Hiroshima mon amour (, lit. , ), is a 1959 romantic drama film directed by French director Alain Resnais and written by French author Marguerite Duras.

Resnais' first feature-length work, it was a co-production between France and Japan, and documents a series of intensely personal conversations (or one long conversation) over slightly more than a 24-hour period between an unnamed French actress and Japanese architect. The film is notable for Resnais' innovative use of brief flashbacks to suggest flashes of memory, which create a nonlinear storyline.

Along with films such as Breathless (1960) and The 400 Blows (1959), Hiroshima mon amour brought international attention to the new movement in French cinema and is widely considered to be one of the most influential films of the French New Wave. In particular, it was a major catalyst for Left Bank Cinema.

Plot
A series of closeups of the backs and arms of a man and woman embracing, amidst falling ash and then covered in sweat. In voiceover, the woman recounts the aftermath of the atomic bombing of Hiroshima that she has seen on her trip to the city, while newsreel and fictional footage of victims, protests, war memorials, and the streets and buildings of modern Hiroshima are shown. The man calmly says the woman has not seen anything, nor does she know what it is to forget. He is from Hiroshima and his family died in the bombing while he was off fighting in the war, and the woman is a French actress who is in the city to make an anti-war film.

In the morning, the woman watches the man sleep. His twitching hand reminds her of her first love, a soldier whose hand moved similarly as he lay dying. The Japanese man wakes, and it becomes clear he and the woman met the previous night at a café. She learns he is an architect who is involved in politics. They discuss the bombing and the end of the war, and he is enchanted by the word "Nevers", her hometown, to which she never wants to return. The man says he would like to see the woman again, but she says she is flying back to Paris the next day. Neither this nor the revelation that she has children change how he feels, but she, though torn, repeatedly declines to arrange another meeting.

The man visits the woman at the filming location, and she is happy to see him. He takes her back to his house. She asks if he lives alone, and he replies that his wife is out of town for a few days. They both say they are happy in their marriages, though they have had casual affairs before, and make love again. After deciding to spend the woman's remaining time in Hiroshima together, they go to a tea room, where the man asks the woman to tell him more about Nevers and her life there. Intercut with flashbacks, she tells how she and an occupying German soldier fell in love and planned to elope to Bavaria before he was shot while waiting for her on the day Nevers was liberated, how she stayed with him while he died over the next two days, how the villagers shaved her head when they found out about the relationship, and how her parents locked her alternately in her room and the cellar while her hair grew out and she came out of her madness and then sent her away to Paris just before Hiroshima was bombed. She tries to convey the pain she feels about forgetting the German and their love, and indicates she has been trying to keep her distance from the Japanese man because she does not want any more such heartbreak.

The man is elated when he learns the woman never told her husband about the German, but, when they leave the tea room, she tells him to go away and that they will probably never see each other again. In her hotel room, she feels guilty about telling the man about the German, but decides to stay in Hiroshima. She goes back to the now-closed tea room, and the man finds her and asks her to stay. She weakly says she will, but then tells him again to go away. They walk around the city, together and separately, images of Hiroshima alternating with images of Nevers. The woman goes to a train station, where she lets go of some of her issues surrounding her first love and decides she might like to visit Nevers. She takes a cab to a nightclub, the man following. The place is nearly empty and they sit apart. As the sun rises, a Japanese man sits by the woman and hits on her in English.

TASKS TO COMPLETE:
1) Count the lines in the listing that contain the word "Werkzeuge", and give only the number.
2) Carry on the article on Hiroshima mon amour from the point at which it stops.
The listing has no connection to the article on Hiroshima mon amour.

RECORDS FOR THE TASK:

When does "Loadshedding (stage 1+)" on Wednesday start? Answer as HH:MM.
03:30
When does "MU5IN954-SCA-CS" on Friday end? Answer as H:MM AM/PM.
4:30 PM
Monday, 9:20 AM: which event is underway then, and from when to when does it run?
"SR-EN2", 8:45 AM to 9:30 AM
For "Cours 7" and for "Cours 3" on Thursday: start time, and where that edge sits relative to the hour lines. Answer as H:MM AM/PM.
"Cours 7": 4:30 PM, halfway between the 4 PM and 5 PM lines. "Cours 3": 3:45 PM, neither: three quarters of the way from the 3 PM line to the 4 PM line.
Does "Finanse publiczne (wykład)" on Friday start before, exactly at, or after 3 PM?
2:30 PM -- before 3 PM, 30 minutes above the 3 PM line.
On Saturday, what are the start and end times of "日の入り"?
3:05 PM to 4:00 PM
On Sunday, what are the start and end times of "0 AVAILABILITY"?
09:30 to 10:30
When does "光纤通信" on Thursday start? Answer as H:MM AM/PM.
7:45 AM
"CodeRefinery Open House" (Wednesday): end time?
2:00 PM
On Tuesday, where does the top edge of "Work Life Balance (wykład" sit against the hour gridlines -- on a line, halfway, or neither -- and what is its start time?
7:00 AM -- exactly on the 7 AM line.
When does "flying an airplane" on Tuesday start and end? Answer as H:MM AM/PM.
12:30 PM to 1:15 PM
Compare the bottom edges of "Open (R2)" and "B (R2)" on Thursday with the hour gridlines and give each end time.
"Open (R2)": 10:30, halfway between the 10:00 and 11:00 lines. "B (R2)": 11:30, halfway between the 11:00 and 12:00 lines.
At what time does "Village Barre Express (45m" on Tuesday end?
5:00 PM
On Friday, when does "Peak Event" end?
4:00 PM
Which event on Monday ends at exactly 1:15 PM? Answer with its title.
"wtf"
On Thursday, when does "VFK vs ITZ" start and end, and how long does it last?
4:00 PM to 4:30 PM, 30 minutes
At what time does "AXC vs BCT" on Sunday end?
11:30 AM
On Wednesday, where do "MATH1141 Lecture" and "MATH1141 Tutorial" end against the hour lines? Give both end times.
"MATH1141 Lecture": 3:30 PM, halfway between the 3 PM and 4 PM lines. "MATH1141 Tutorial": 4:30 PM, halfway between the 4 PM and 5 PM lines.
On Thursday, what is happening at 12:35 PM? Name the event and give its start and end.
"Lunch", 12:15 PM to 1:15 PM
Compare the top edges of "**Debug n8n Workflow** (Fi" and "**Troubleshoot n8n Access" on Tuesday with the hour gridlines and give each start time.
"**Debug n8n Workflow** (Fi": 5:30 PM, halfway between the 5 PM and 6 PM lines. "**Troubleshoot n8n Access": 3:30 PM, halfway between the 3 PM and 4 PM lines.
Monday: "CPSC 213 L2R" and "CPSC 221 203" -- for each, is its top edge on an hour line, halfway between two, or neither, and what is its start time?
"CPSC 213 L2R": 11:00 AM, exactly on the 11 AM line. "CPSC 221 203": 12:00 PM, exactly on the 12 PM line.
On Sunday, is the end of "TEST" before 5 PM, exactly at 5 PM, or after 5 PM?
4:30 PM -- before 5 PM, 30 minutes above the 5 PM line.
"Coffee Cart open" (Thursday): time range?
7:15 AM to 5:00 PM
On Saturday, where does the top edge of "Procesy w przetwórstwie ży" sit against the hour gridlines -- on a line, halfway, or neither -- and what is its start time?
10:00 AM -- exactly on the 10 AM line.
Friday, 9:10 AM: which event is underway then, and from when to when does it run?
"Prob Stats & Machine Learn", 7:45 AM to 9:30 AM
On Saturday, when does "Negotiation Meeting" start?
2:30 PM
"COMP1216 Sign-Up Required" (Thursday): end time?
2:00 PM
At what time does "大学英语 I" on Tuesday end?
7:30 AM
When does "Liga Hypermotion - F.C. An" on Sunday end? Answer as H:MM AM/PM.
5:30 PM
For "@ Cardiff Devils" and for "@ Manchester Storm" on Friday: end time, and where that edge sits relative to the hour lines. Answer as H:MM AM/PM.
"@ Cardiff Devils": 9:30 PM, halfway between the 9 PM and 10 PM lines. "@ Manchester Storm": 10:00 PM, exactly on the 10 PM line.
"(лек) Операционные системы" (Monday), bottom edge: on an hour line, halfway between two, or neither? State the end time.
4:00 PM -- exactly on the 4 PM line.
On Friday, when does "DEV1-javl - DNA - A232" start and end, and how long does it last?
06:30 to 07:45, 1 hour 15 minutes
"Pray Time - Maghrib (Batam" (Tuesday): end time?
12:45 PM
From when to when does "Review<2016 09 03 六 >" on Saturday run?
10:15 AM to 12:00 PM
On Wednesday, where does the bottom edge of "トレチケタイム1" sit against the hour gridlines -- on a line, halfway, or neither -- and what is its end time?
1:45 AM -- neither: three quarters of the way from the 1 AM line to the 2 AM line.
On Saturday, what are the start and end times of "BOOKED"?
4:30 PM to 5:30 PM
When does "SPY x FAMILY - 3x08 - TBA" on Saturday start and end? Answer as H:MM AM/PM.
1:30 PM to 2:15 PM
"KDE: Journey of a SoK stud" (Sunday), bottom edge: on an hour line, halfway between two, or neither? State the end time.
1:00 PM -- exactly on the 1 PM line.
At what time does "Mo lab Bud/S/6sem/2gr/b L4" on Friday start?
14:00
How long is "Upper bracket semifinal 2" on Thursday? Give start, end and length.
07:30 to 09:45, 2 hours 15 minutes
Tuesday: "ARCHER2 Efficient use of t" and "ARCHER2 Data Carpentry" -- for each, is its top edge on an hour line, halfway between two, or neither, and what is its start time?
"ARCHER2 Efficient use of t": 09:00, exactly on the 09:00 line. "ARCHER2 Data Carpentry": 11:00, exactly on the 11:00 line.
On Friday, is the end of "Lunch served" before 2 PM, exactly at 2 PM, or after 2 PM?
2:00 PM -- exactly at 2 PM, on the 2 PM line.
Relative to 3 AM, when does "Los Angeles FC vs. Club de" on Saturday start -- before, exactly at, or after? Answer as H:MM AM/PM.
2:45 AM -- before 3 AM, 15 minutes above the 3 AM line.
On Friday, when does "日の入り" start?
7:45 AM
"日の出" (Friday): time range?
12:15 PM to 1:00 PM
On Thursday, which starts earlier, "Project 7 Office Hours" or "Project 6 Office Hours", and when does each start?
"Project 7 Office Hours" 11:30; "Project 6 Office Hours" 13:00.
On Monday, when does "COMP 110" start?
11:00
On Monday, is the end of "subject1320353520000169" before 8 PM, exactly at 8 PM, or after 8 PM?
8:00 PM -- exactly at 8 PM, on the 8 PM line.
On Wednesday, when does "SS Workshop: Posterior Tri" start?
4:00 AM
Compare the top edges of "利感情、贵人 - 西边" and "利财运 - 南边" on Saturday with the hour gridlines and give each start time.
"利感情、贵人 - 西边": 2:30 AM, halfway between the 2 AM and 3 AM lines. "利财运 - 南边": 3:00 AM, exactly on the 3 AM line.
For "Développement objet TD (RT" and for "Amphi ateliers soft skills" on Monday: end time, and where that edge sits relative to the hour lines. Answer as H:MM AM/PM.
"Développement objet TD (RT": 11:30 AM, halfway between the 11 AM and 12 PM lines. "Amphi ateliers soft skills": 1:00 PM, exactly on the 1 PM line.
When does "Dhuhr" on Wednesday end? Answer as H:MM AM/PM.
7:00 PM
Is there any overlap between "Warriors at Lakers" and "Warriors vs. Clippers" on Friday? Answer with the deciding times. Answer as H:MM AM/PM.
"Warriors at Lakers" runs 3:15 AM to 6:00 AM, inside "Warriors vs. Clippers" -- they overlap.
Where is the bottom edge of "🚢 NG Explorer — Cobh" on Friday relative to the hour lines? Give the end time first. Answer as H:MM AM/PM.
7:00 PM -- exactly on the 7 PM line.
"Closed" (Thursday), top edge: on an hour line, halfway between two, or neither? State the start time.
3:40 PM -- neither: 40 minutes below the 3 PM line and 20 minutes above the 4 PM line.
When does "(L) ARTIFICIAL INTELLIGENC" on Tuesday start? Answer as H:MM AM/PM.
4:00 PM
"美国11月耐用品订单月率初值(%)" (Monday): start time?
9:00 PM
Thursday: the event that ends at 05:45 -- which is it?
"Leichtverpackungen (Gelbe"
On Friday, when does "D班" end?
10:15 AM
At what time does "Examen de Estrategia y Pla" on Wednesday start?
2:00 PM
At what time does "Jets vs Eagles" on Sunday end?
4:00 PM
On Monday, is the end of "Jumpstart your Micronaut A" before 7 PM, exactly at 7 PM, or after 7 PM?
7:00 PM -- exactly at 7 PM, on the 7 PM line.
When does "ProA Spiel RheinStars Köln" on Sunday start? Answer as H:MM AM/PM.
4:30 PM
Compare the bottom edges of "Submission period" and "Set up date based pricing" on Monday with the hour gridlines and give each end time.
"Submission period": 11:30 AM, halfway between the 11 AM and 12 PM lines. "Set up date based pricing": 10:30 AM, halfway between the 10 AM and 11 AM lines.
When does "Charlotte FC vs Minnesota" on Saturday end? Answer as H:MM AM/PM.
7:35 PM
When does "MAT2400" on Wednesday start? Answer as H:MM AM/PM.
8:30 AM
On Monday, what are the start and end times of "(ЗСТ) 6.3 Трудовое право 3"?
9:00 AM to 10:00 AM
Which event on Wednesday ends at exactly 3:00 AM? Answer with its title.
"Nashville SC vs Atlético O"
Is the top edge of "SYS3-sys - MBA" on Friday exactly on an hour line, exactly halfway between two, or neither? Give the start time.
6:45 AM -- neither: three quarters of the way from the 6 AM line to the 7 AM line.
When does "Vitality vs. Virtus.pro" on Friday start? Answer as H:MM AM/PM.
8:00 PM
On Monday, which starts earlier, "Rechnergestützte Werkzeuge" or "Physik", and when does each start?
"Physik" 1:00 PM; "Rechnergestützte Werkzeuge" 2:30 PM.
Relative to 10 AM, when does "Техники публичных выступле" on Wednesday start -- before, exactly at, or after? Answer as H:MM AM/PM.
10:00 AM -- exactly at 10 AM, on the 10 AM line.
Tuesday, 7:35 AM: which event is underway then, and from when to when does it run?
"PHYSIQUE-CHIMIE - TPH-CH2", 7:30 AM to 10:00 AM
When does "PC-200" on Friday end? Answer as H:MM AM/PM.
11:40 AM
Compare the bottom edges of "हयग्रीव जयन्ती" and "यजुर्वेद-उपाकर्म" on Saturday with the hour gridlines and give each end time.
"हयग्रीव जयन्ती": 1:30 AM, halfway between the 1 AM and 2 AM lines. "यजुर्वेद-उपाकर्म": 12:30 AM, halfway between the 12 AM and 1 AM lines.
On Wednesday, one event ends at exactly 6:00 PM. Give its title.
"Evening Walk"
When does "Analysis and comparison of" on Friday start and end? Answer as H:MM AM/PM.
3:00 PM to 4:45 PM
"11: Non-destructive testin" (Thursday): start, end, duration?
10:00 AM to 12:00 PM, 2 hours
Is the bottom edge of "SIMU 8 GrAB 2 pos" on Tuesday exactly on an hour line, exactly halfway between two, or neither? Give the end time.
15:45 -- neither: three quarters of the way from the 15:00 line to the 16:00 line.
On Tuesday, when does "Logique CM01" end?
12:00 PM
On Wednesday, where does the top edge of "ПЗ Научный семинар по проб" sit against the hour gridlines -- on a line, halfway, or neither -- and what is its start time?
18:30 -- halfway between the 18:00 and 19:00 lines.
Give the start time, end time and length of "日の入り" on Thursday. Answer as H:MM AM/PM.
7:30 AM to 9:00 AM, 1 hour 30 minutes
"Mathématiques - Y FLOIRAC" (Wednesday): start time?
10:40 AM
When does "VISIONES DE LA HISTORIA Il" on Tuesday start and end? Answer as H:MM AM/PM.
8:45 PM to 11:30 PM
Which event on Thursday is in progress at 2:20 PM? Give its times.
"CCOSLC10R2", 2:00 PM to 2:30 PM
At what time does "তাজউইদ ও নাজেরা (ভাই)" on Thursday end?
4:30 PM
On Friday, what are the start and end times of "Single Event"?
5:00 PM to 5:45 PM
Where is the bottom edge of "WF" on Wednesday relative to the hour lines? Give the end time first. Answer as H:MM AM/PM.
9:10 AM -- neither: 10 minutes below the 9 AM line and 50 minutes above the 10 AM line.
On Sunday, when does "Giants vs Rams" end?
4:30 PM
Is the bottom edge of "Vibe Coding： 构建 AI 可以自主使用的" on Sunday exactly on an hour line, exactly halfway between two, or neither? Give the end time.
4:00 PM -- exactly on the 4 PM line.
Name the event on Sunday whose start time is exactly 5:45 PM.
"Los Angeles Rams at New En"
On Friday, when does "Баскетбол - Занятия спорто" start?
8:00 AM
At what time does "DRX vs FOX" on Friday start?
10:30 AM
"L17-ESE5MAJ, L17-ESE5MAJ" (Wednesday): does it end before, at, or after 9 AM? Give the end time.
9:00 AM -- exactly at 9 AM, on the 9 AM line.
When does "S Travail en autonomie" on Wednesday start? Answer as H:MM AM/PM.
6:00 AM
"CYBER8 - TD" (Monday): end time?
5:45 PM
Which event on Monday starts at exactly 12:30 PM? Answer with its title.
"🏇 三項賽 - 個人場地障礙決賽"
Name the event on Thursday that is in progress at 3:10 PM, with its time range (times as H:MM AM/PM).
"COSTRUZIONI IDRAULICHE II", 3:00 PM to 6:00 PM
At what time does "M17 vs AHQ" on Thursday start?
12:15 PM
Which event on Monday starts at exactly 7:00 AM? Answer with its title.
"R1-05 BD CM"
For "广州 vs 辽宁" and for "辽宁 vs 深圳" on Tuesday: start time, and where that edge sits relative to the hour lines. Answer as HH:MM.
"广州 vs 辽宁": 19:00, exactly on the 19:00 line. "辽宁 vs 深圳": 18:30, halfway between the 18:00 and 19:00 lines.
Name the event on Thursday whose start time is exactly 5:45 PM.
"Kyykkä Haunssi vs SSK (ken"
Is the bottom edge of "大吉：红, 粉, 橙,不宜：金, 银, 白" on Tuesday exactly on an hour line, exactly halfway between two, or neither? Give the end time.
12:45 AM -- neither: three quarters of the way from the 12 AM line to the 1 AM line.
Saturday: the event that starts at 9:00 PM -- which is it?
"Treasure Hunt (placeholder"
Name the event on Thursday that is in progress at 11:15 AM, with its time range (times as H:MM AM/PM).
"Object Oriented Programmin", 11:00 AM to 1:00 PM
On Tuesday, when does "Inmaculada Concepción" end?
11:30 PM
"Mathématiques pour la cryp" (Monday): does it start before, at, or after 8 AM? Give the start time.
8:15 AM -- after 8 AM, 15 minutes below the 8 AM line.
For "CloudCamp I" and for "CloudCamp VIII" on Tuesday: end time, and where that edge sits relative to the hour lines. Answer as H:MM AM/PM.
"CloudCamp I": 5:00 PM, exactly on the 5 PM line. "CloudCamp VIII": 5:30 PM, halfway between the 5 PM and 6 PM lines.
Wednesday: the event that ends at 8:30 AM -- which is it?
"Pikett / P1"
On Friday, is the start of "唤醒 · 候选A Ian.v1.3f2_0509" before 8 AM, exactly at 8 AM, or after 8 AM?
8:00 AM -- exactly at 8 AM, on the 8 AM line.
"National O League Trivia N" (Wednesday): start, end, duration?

ANSWERS PROVIDED:
1) 2

2)
Back in the woman's hotel room, the architect knocks at the door. She lets him in and yells that she is already starting to forget him, but abruptly calms and says his name is "Hiroshima". He responds that it is, and her name is "Nevers".

Cast
 Emmanuelle Riva as Elle ("Her")
 Eiji Okada as Lui ("Him")
 Bernard Fresson as l'Allemand ("The German")
 Stella Dassas as la mère ("The Mother")
 Pierre Barbaud as le père ("The Father")

Production
According to James Monaco, Resnais was originally commissioned to make a short documentary about the atomic bomb, but spent several months confused about how to proceed because he did not want to recreate his 1956 Holocaust documentary Night and Fog. He later went to his producer and joked that the film could not be done unless Marguerite Duras was involved in writing the screenplay.

The film was a co-production by companies from both France and Japan. The producers stipulated that one main character must be French and the other Japanese, and also required that the film be shot in both countries employing film crews comprising technicians from each.

Among the film's innovations is the way Resnais intercut very brief flashback sequences into scenes to suggest a brief flash of memory. He later used a similar effect in Last Year at Marienbad (1961) and The War Is Over (1966).

Film references
In his book on Resnais, James Monaco ends his chapter on Hiroshima mon amour by claiming that the film contains a reference to the classic 1942 film Casablanca:

Release
The uncensored version of the film was shown at the Montreal International Film Festival in 1960, but was censored for its Canadian theatrical release.

Reception and legacy
At the 1959 Cannes Film Festival, where the film was excluded from the official selection because of its sensitive subject matter of nuclear bombs and to avoid upsetting the U.S. government, the film won the FIPRESCI International Critics' Prize, and it won the prestigious Grand Prix from the Belgian Film Critics Association in 1960. For her work on the film, screenwriter Marguerite Duras was nominated for the award for Best Original Screenplay at the 33rd Academy Awards. In 2002, the film was voted by the international contributors of the French film magazine Positif to be one of the top 10 films since 1952, when the magazine was founded.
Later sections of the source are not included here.